Currency moves of this magnitude don't happen in isolation. A weaker rupee makes imports more expensive for Indian consumers and businesses, potentially feeding inflation. It also affects Indian companies' competitiveness in global markets and can trigger capital flows as investors reassess risk.
Magnificent Seven Money Flow Breakdown
Given how concentrated most portfolios have become in the Mag 7 stocks, tracking their daily money flows has become essential. In early trading, the picture was decidedly mixed.
Tesla Inc (TSLA) was showing positive money flows, standing alone on the green side of the ledger among the mega-cap tech names.
Amazon.com, Inc. (AMZN), NVIDIA Corp (NVDA), and Apple Inc (AAPL) were seeing neutral flows, essentially treading water without strong directional pressure either way.
The negative flow camp included Alphabet Inc Class C (GOOG), Meta Platforms Inc (META), and Microsoft Corp (MSFT). That Microsoft weakness makes sense given the AI sales quota news.
Both the SPDR S&P 500 ETF Trust (SPY) and Invesco QQQ Trust Series 1 (QQQ) were experiencing negative money flows in early trading, suggesting broader market hesitation.
Commodities Update: Oil and Bitcoin
API crude inventories showed a draw of 2.48 million barrels versus a prior draw of 1.9 million barrels. Declining inventories typically support oil prices, though the United States Oil ETF (USO) needs to contend with broader economic demand concerns.
Bitcoin saw aggressive buying yesterday and into this morning, but a large holder appeared to start selling just before publication. These "whale" moves can create significant short-term volatility in crypto markets, as large sales can overwhelm available bid liquidity.
Investment Strategy Considerations
The current environment calls for maintaining good long-term positions while keeping adequate protection. The approach involves balancing cash reserves, Treasury bills for short-term tactical positioning, and various hedge structures depending on individual risk tolerance.
Your protection level should reflect both your age and risk appetite. Conservative or older investors should maintain higher protection bands through increased cash or hedging. Younger or more aggressive investors can operate with lower protection bands but should still maintain some defensive positioning. If you're not using hedges, your cash allocation should be higher than it would be with hedges in place, though still well below a 100% cash position.
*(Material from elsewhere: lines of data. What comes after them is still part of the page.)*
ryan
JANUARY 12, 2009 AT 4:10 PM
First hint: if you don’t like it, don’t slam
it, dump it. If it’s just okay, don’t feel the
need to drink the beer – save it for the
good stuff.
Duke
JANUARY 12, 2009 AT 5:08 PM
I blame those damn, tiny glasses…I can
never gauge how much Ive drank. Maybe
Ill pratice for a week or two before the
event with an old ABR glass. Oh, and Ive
A protection band of 0% represents full investment with maximum bullishness, while 100% indicates maximum bearishness requiring aggressive hedging or short positions. Most investors should operate somewhere in between, adjusting based on market conditions and personal circumstances.
One crucial reminder: you can't take advantage of new opportunities if you're fully invested. Cash isn't just protection—it's optionality. When adjusting hedge levels for individual stocks, consider using wider stops and allowing more room for high-beta names that naturally move more than the market.
The Bond Allocation Question
For those following the traditional 60/40 stocks-to-bonds portfolio allocation, the current environment presents challenges. When you adjust for inflation and assess probability-based risk-reward, long-duration strategic bond positions don't look particularly attractive right now.
If you're committed to maintaining that 40% bond allocation, focus on high-quality bonds with five years duration or less. Better yet, consider treating bond ETFs as tactical positions rather than strategic buy-and-hold investments until the interest rate and inflation picture becomes clearer. The bond market is going through its own transition, and flexibility beats rigid allocation rules when the fundamentals are shifting.